February 26, 2017 11:00 PM, EST

NACFE Report Addresses Engine-Driven Accessories

Mike Roeth Mike Roeth by John Sommers II for TT

NASHVILLE, Tenn. — The North American Council for Freight Efficiency released a confidence report on variable engine-driven accessories, some of which have yet to be developed. It was the group’s second report on emerging technologies and 15th overall.

Cooling system water pumps, cooling fans, air compressors, power steering pumps, alternators and air conditioning compressors put a load on the engine, but they do not help propel the vehicle and so are commonly referred to as parasitic loads, NACFE said here Feb. 26 at American Trucking Associations' Technology & Maintenance Council annual meeting.

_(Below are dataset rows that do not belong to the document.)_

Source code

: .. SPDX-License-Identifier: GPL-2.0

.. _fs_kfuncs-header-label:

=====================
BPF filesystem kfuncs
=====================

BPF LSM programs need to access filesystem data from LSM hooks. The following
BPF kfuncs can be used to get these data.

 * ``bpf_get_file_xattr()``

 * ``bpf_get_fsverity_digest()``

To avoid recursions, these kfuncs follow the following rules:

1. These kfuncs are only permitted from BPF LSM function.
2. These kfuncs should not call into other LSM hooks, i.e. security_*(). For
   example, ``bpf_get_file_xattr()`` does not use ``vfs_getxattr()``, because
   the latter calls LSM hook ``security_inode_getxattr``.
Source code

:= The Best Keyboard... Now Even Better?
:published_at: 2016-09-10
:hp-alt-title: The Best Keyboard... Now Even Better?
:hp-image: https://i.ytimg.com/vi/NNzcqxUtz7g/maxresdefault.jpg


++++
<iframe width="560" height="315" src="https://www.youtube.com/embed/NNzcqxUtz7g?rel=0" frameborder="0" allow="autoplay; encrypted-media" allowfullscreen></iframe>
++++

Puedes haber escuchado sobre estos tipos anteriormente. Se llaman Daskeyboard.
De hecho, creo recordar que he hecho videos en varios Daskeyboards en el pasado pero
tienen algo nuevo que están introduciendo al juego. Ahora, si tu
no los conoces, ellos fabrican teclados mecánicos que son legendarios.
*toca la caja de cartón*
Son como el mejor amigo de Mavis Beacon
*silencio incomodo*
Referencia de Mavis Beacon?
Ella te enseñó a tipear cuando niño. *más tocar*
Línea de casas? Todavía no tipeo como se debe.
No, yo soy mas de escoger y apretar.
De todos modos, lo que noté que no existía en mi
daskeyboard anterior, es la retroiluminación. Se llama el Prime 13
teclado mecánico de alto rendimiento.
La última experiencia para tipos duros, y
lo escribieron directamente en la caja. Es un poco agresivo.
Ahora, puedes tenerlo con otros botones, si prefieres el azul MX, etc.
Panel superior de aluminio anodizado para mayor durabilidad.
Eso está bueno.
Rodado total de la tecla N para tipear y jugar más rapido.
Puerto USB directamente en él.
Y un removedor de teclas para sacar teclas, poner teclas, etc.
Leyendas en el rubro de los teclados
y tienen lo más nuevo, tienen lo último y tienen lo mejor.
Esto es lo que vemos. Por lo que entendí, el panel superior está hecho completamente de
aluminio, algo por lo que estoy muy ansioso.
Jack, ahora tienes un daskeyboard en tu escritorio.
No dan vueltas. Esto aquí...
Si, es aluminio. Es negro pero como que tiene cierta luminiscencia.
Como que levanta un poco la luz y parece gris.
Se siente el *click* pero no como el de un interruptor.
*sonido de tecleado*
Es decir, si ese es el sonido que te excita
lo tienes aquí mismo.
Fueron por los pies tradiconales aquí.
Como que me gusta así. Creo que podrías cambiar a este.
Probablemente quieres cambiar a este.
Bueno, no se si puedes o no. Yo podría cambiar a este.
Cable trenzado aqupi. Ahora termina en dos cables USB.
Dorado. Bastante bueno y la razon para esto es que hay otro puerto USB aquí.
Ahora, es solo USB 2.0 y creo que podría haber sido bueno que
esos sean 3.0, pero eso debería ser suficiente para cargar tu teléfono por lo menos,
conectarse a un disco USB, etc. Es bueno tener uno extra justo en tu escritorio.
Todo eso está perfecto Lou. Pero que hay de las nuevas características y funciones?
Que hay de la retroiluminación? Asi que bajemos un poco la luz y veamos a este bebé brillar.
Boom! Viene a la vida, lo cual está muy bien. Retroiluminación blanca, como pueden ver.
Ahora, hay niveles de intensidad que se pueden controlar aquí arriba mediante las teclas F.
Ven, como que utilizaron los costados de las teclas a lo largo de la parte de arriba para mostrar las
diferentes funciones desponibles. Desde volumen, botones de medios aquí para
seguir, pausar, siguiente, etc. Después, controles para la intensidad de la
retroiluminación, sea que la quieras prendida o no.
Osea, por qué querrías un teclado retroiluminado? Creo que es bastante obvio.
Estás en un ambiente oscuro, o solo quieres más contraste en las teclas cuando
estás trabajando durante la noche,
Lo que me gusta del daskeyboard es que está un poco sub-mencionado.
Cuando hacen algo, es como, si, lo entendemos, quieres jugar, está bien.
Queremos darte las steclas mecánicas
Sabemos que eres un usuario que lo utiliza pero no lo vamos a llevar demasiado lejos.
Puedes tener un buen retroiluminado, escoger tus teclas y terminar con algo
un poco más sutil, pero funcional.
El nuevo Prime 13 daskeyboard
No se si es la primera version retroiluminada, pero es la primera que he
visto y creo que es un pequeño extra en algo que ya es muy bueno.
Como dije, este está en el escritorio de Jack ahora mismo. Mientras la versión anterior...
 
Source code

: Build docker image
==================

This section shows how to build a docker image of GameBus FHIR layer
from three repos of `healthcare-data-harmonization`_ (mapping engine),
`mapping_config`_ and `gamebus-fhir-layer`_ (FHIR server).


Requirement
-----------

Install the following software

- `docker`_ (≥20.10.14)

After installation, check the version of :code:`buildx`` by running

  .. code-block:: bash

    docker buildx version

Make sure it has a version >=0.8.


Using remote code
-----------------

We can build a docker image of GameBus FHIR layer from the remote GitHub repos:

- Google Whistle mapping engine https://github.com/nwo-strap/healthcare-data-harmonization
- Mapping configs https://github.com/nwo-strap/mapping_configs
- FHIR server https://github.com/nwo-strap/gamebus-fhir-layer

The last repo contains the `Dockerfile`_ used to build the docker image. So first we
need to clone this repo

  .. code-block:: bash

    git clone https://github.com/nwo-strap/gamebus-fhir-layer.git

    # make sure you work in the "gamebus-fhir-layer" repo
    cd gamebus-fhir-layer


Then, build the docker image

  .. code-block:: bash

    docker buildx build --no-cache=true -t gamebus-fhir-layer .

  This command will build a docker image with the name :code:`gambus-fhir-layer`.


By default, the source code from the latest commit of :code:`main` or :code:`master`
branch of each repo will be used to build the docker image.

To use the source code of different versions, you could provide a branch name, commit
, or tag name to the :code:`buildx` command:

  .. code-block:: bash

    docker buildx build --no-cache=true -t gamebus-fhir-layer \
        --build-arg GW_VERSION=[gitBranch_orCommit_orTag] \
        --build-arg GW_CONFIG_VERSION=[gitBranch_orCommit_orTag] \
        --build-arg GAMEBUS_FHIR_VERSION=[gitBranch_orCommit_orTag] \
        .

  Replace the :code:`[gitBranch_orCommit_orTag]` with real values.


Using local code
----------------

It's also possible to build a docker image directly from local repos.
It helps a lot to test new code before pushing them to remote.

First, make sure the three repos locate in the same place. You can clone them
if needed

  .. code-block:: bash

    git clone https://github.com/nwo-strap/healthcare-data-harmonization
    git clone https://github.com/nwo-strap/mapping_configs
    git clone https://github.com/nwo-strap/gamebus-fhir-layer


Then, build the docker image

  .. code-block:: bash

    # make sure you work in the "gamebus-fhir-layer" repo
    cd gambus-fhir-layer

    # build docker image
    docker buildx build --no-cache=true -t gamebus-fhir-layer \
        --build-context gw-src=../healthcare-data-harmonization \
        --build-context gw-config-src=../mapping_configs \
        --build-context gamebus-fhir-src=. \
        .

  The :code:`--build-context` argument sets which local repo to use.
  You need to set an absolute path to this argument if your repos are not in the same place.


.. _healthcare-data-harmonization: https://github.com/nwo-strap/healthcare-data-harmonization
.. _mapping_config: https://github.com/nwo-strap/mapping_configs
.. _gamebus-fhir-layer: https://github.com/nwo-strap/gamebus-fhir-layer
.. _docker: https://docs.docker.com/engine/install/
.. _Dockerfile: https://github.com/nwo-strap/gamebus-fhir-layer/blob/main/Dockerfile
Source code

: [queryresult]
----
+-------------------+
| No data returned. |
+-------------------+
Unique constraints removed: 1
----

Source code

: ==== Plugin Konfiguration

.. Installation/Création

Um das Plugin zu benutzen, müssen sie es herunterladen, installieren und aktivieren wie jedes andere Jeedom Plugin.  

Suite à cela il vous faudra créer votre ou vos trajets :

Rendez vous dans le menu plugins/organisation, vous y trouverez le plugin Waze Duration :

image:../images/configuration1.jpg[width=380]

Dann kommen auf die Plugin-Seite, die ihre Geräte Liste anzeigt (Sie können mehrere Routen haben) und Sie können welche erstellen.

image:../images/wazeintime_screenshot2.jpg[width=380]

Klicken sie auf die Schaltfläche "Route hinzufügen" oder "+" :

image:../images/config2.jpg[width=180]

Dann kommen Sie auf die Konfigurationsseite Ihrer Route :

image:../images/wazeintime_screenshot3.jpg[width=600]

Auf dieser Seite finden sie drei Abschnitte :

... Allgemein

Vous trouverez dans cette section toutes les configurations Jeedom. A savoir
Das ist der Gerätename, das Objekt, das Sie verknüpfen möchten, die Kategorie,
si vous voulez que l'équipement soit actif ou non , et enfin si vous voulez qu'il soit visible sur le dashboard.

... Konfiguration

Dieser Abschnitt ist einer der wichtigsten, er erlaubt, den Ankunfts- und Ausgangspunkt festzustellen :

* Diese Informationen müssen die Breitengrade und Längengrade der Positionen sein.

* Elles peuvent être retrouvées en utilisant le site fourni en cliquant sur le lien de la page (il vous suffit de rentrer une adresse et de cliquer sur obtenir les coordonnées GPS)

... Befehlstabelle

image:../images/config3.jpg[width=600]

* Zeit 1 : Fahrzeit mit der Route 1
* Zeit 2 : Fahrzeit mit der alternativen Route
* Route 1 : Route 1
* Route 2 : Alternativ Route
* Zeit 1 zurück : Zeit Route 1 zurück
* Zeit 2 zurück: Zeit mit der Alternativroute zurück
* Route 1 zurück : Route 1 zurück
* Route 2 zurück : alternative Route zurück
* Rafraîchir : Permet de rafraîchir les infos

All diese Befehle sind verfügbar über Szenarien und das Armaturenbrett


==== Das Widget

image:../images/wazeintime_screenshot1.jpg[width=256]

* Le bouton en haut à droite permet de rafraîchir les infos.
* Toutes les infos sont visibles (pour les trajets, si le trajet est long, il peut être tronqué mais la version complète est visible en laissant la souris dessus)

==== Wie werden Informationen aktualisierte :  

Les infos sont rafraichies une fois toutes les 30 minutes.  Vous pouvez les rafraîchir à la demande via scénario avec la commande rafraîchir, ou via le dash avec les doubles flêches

Because these accessories provide essential vehicle functions, the potential efficiency gains would be accomplished through the implementation of new designs and technology to minimize the energy necessary to provide these functions, according to the NACFE report.

For instance, rather than using an engine to run the compressor when the truck is parked, future air conditioning compressors may be electrically driven. New clutched air compressors also eliminate the robbing of engine power when the air tanks already are at required pressure levels, the report said.

But the report concluded that fuel-economy gains that can be achieved with variable engine-driven accessories for on-highway vehicles are relatively modest.

At the same time, efforts such as downspeeding — which involves slowing the revolutions per minute of the engine at highway speed — cause the accessories to use even less fuel, NACFE Executive Director Michael Roeth said.

In a report from October 2015, NACFE found downspeeding can reduce fuel consumption by 2–3% because it allows the engine to operate at the most fuel-efficient rpm when generating only the minimal horsepower required under cruise conditions.